= Task prompt =
All pictures are to be left out; every other part of the entries must be reproduced exactly.

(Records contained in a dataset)
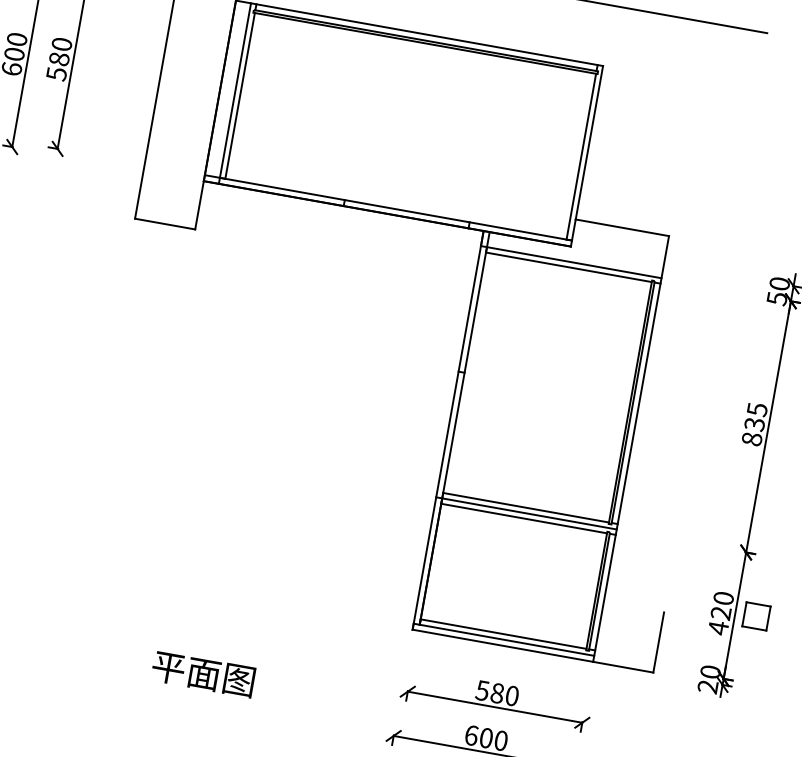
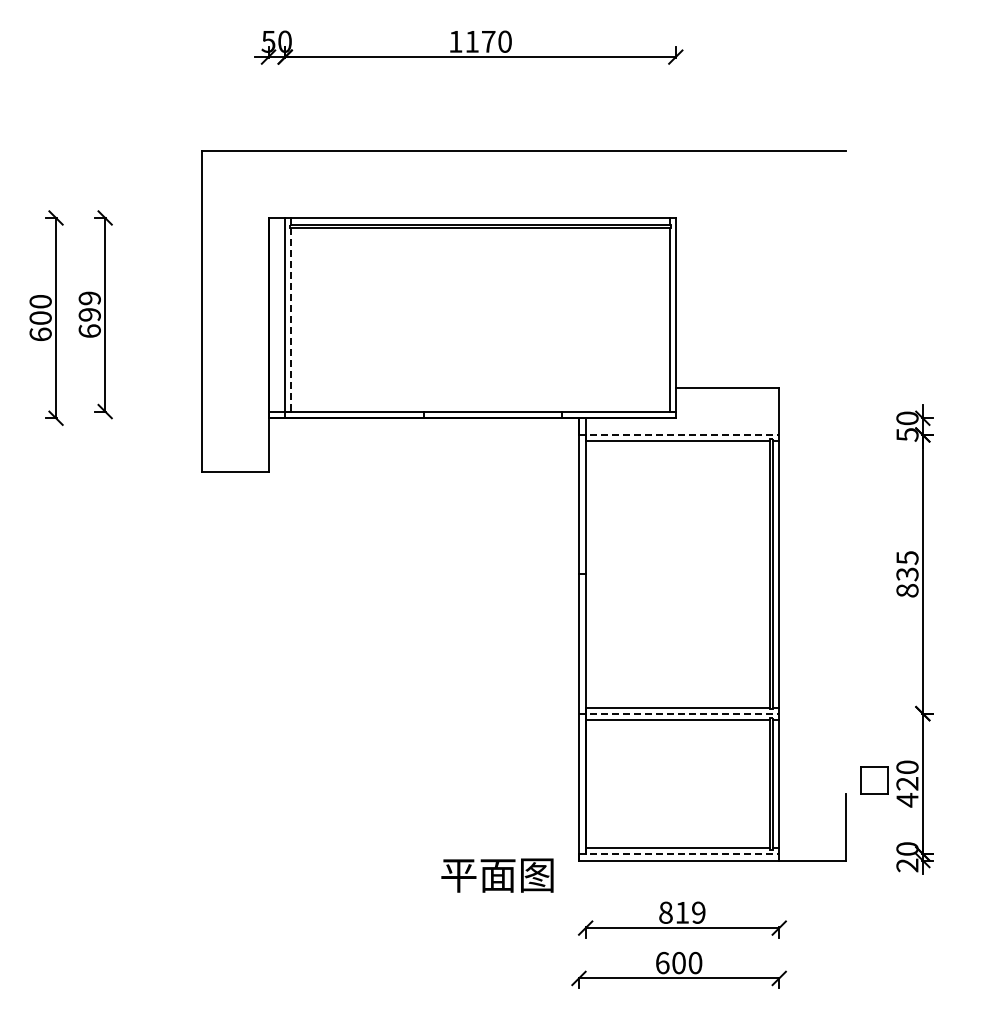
text: (59, 58) -> (89, 314), 580 -> 699
line: (240, 95) -> (291, 319), solid -> dashed
line: (571, 261) -> (679, 434), solid -> dashed
line: (526, 513) -> (679, 713), solid -> dashed
part: (756, 616) -> (874, 780), moved
line: (504, 639) -> (679, 853), solid -> dashed
text: (203, 674) -> (497, 875), moved
text: (496, 692) -> (681, 912), 580 -> 819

= Output for this task =
text: (59, 58) -> (89, 314), 580 -> 699
line: (240, 95) -> (291, 319), solid -> dashed
line: (571, 261) -> (679, 434), solid -> dashed
line: (526, 513) -> (679, 713), solid -> dashed
part: (756, 616) -> (874, 780), moved
line: (504, 639) -> (679, 853), solid -> dashed
text: (203, 674) -> (497, 875), moved
text: (496, 692) -> (681, 912), 580 -> 819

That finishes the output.